They discover why some cancer patients respond to immunotherapy and others do not

People with cancer who respond to immunotherapy drugs have immune cells capable of recognizing and attacking tumors before treatment, according to research from the University of California, Los Angeles (UCLA) published March 23 in the journal Nature .

Oliver Thansan
Oliver Thansan
26 March 2023 Sunday 21:50
27 Reads
They discover why some cancer patients respond to immunotherapy and others do not

People with cancer who respond to immunotherapy drugs have immune cells capable of recognizing and attacking tumors before treatment, according to research from the University of California, Los Angeles (UCLA) published March 23 in the journal Nature . As soon as patients receive immunotherapy, these cells go into action and the cancer remits.

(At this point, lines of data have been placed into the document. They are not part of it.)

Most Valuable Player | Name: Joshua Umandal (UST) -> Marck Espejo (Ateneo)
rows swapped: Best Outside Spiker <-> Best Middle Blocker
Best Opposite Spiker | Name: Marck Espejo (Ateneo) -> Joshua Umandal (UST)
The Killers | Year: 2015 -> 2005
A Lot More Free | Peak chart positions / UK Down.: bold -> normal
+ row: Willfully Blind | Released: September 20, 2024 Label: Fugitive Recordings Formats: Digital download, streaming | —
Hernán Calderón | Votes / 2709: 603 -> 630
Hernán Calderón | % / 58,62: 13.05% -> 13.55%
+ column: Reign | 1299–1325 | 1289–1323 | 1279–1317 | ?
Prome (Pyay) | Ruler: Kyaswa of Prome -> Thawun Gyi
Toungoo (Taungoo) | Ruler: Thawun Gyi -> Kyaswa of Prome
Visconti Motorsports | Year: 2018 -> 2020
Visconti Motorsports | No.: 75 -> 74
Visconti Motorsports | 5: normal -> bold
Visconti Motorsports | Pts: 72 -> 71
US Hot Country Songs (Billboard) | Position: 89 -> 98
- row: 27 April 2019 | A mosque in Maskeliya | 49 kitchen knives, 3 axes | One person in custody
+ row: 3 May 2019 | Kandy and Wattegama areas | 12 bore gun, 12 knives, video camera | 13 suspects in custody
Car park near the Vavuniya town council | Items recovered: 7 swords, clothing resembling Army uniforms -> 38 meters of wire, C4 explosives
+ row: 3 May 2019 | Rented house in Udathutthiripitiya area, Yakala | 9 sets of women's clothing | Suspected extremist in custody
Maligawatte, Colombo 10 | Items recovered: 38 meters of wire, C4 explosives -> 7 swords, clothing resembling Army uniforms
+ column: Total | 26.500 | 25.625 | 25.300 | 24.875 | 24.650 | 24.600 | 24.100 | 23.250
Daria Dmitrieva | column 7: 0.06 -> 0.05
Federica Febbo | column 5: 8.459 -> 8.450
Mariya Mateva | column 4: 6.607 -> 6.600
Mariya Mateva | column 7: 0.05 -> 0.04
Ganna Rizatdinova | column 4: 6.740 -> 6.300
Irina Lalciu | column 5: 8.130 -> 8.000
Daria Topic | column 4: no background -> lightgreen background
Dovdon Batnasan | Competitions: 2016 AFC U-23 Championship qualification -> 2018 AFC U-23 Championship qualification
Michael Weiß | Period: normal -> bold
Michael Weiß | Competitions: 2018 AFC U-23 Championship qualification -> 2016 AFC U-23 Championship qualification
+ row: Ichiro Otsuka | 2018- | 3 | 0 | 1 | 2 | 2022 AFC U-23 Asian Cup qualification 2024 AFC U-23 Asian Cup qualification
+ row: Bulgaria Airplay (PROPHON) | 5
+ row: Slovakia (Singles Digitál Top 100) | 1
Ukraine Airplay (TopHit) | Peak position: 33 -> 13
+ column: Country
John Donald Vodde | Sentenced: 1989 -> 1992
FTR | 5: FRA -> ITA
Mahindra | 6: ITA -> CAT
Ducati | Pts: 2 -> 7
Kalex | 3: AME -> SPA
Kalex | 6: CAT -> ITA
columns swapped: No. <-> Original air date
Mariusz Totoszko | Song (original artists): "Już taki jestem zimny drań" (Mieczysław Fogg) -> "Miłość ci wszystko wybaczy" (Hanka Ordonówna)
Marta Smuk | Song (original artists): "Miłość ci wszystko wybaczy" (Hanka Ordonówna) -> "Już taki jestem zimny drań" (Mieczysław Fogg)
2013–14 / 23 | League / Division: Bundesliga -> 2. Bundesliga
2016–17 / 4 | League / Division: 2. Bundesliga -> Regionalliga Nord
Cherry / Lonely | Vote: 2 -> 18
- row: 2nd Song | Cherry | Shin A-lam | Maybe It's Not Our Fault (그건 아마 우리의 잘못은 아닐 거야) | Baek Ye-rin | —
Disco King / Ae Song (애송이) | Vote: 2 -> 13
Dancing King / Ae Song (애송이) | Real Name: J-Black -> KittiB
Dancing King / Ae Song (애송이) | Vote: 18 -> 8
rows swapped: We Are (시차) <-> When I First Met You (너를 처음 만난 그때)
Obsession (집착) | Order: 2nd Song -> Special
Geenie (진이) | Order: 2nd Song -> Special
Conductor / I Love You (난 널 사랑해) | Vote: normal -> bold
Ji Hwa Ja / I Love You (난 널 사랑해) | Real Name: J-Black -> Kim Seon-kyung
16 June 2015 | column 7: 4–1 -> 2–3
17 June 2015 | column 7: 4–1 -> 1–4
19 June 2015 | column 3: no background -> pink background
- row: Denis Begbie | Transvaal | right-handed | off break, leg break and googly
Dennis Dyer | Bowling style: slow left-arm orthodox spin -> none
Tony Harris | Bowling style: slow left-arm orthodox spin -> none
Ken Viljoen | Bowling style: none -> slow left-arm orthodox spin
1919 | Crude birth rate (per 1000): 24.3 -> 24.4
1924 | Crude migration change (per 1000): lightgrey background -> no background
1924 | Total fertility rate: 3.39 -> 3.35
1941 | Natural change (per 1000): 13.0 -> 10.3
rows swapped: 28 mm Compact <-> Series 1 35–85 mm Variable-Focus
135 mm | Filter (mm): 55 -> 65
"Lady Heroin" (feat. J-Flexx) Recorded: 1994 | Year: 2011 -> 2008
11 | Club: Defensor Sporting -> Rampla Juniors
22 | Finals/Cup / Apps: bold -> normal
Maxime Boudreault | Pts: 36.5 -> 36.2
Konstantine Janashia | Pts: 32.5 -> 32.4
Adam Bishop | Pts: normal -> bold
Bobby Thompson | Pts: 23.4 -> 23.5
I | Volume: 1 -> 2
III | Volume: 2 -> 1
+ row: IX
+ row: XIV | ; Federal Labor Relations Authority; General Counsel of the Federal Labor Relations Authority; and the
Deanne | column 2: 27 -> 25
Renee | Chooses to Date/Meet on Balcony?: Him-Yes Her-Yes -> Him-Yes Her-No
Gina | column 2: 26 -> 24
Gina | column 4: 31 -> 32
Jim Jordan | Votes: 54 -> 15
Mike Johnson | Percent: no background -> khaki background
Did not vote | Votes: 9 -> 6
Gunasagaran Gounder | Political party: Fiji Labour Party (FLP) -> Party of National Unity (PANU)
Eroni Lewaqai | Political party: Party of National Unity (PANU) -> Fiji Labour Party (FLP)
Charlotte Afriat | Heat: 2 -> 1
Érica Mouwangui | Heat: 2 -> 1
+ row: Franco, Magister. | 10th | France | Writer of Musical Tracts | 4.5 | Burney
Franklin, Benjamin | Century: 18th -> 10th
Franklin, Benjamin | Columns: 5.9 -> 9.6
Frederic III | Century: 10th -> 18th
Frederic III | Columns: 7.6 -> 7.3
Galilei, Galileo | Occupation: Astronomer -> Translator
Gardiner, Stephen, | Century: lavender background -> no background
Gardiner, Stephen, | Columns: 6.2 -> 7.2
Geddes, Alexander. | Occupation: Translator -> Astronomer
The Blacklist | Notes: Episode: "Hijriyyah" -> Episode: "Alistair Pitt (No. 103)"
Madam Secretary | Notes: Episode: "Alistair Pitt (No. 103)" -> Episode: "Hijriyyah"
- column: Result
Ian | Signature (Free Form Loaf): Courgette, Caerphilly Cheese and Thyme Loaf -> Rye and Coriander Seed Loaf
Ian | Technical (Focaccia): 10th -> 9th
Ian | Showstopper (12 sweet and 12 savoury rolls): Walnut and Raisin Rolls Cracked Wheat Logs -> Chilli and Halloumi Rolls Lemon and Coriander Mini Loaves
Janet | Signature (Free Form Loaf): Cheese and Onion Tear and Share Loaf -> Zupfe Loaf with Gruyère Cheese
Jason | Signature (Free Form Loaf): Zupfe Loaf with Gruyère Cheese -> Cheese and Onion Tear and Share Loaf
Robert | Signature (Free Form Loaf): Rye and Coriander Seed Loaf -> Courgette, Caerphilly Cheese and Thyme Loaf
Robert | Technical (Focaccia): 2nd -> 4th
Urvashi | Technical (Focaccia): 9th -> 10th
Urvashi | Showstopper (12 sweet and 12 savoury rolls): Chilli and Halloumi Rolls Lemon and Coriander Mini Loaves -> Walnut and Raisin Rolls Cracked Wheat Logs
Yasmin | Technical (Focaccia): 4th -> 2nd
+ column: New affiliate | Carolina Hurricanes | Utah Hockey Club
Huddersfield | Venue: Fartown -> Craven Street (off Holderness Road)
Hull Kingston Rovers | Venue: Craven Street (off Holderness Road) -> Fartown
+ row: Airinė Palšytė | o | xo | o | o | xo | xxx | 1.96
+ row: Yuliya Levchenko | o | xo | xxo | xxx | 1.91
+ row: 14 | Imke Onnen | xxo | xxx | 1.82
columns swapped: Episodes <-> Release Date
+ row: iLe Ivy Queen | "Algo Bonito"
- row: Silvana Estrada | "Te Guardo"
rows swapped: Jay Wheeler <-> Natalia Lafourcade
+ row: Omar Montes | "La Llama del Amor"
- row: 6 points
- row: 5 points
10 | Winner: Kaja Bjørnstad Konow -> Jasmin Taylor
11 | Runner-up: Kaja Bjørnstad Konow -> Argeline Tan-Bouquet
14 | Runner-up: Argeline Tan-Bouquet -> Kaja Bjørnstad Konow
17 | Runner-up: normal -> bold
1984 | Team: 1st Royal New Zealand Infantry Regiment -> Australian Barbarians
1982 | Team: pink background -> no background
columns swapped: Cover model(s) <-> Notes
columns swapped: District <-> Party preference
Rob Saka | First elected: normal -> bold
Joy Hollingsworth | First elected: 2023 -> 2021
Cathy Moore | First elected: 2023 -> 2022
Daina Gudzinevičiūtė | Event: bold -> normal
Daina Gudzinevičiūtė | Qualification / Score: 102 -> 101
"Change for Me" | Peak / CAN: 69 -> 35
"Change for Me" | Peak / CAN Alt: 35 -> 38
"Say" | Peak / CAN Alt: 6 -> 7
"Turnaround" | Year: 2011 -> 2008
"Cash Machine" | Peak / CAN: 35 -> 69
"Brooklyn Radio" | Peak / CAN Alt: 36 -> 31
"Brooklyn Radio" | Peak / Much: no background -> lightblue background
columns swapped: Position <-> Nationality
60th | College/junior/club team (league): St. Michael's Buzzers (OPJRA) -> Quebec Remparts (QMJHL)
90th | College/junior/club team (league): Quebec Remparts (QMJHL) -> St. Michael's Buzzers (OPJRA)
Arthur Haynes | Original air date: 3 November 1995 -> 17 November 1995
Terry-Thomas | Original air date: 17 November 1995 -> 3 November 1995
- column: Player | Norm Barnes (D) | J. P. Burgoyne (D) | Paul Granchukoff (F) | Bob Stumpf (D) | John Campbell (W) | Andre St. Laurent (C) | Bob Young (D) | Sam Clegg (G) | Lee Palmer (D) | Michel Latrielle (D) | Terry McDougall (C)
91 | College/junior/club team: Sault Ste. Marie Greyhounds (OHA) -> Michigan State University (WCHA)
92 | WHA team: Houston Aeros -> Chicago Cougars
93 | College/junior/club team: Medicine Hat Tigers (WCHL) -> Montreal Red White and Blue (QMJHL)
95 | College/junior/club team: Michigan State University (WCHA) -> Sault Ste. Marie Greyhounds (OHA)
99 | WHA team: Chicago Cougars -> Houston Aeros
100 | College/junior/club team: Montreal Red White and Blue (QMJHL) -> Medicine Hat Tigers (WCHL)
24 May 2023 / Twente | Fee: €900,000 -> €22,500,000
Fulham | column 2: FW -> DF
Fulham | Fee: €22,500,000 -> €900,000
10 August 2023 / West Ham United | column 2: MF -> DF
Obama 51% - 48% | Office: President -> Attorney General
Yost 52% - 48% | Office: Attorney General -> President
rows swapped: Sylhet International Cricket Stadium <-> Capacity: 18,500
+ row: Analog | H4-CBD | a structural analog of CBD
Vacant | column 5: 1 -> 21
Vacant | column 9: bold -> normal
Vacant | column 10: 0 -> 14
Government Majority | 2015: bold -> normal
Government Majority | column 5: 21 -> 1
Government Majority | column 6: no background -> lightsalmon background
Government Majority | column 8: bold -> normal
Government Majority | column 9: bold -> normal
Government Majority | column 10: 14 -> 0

Conversely, if a patient does not have cells capable of attacking the tumor effectively, immunotherapy drugs fail to activate the immune system against cancer. However, the research has revealed that even these patients have some cells capable of recognizing tumor proteins and opens a path of hope for them.

“We can isolate these cells and identify the receptors that recognize the tumor. From there, we can produce more immune cells endowed with these receptors in the laboratory and transfuse them into patients. With this strategy, we hope to be able to increase the percentage of patients who respond to immunotherapy”, explains Cristina Puig-Saus, first author of the research, by videoconference.

Although the work has been based on patients with melanoma, "the strategy can work equally in other types of tumor", points out the researcher.

The treatment has been shown to be safe and has antitumor activity in a phase 1 clinical trial conducted in the United States whose results were presented last November. The clinical trial included not only patients with melanoma but also with colorectal, breast, ovarian or lung cancers.

Of the eleven patients who have participated in the new research now published in Nature, seven have responded to immunotherapy and the treatment has been ineffective in the other four.

The key to the difference between one and the other lies in the so-called neoantigens, which are tumor cell proteins that the immune system can recognize. To recognize them, the T lymphocytes of the immune system develop neoantigen detectors, technically called receptors. Each T cell receptor (or TCR) recognizes a specific part of a neoantigen.

In the seven cases in which immunotherapy has been effective, a large repertoire of lymphocytes equipped with different TCRs has been directed against a few neoantigens. "When tumors present a very clear target, the immune system produces a variety of artillery to attack this target," explains Puig-Saus.

In the four cases in which immunotherapy has been ineffective, the action of lymphocytes against neoantigens has been more diffuse, but not non-existent. The objective of the researchers is to modify the lymphocytes in the laboratory with gene editing so that their action is focused against the neoantigens in which they can be most effective. As has been done in the clinical trial, once the lymphocytes have been modified, they will multiply to have a large number of lymphocytes for each patient.

"Now we can know exactly what each patient's immune system recognizes in their cancer to distinguish it from healthy cells and attack it," says Antoni Ribas, an oncologist at the University of California at Los Angeles (UCLA) and director of the research, in in which the Vall d'Hebron Institute of Oncology (VHIO) participated. "With this very precise knowledge, oncologists who prescribe immunotherapies will be able to understand why their patients respond to treatment," says Ribas.

Since the neoantigens of each patient are different, the treatment must be personalized and it is not yet ready to be applied on a large scale. Right now it takes about six months to develop the therapy for each patient. But if it works - which will have to be demonstrated in future clinical trials - "many steps can be automated and the time needed to produce the therapies will be shortened," says Puig-Saus.